Only one of the four Gospels—the Gospel of John—is on the Lord’s divinity. The other three Gospels, called the synoptic Gospels, are on the Lord’s humanity. The word “synoptic” indicates that the Gospels of Matthew, Mark, and Luke all have the same view, the view of the Lord’s humanity. In these three Gospels we see different aspects of Christ in His humanity: the Lord’s humanity in being the King (Matthew), the Lord’s humanity in being a man who is up to standard (Luke), and the Lord’s humanity in being a Slave (Mark).

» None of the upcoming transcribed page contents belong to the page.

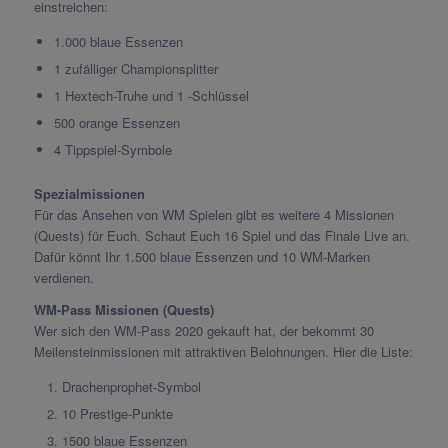
einstreichen:
1.000 blaue Essenzen
1 zufälliger Championsplitter
1 Hextech-Truhe und 1 -Schlüssel
500 orange Essenzen
4 Tippspiel-Symbole
Spezialmissionen
Für das Ansehen von WM Spielen gibt es weitere 4 Missionen
(Quests) für Euch. Schaut Euch 16 Spiel und das Finale Live an.
Dafür könnt Ihr 1.500 blaue Essenzen und 10 WM-Marken
verdienen.
WM-Pass Missionen (Quests)
Wer sich den WM-Pass 2020 gekauft hat, der bekommt 30
Meilensteinmissionen mit attraktiven Belohnungen. Hier die Liste:
Drachenprophet-Symbol
10 Prestige-Punkte
1500 blaue Essenzen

Suppose the President of the United States, after completing his term of office, would serve as a janitor. After being President, he would willingly lower himself to become a janitor to serve others. Would this not be excellent? The excellency of such a man in his presidency could not compare with the excellency in his becoming a janitor. I believe that most citizens would appreciate him more in his being a janitor than in his being a President. With him as a President we would not see as much of the beauty of his humanity. But if he would become a janitor to serve others, we would see the beauty, the virtue, in his humanity. How beautiful for a person, after occupying the high office of President of the United States, to become a janitor! I doubt that any of us would feel comfortable in the presence of a President, but we would all feel comfortable with a janitor. How excellent it would be to see a former President working as a janitor, for we would see in him excellent human virtue!
Which kind of person do you prefer—a President or a janitor? I would rather be with a janitor than with a President. If the President were to invite me to spend the night at the White House, I would not feel at home. But if a former President were to become a janitor and invite me into his home for the night, I would feel very comfortable.

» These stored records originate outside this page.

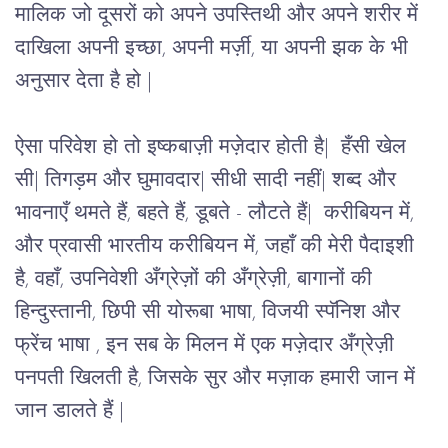
मालिक जो दूसरों को अपने उपस्तिथी और अपने शरीर में 
दाखिला अपनी इच्छा, अपनी मर्ज़ी, या अपनी झक के भी 
अनुसार देता है हो | 
ऐसा परिवेश हो तो इष्कबाज़ी मज़ेदार होती है|  हँसी खेल 
सी| तिगड़म और घुमावदार| सीधी सादी नहीं| शब्द और 
भावनाएँ थमते हैं, बहते हैं, डूबते - लौटते हैं|  करीबियन में, 
और प्रवासी भारतीय करीबियन में, जहाँ की मेरी पैदाइशी 
है, वहाँ, उपनिवेशी अँग्रेज़ों की अँग्रेज़ी, बागानों की 
हिन्दुस्तानी, छिपी सी योरूबा भाषा, विजयी स्पॅनिश और 
फ्रेंच भाषा , इन सब के मिलन में एक मज़ेदार अँग्रेज़ी 
पनपती खिलती है, जिसके सुर और मज़ाक हमारी जान में 
जान डालते हैं |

I use the illustration of a President becoming a janitor to help us see the position of the Gospel of Mark in relation to the other Gospels. In the Gospel of Matthew we see the Lord Jesus in His kingship, but in the Gospel of Mark we see the Lord in His slavery. Which do you prefer—the Lord as a King or the Lord as a Slave? Do you prefer a King-Jesus or a Slave-Jesus? Naturally, we may be inclined to appreciate the Lord as a King more than as a Slave. But we all need to appreciate the Lord as the Slave-Savior revealed in Mark. If we appreciate the Lord in this way, then we shall understand the value of the book of Mark.
In the Gospel of Mark we have a vivid record of the Lord’s humanity as a Slave. The last chapters of Mark are especially long and detailed. The reason is that Mark’s purpose is to provide a detailed record to show the beauty of the Lord as a Slave in His human virtues.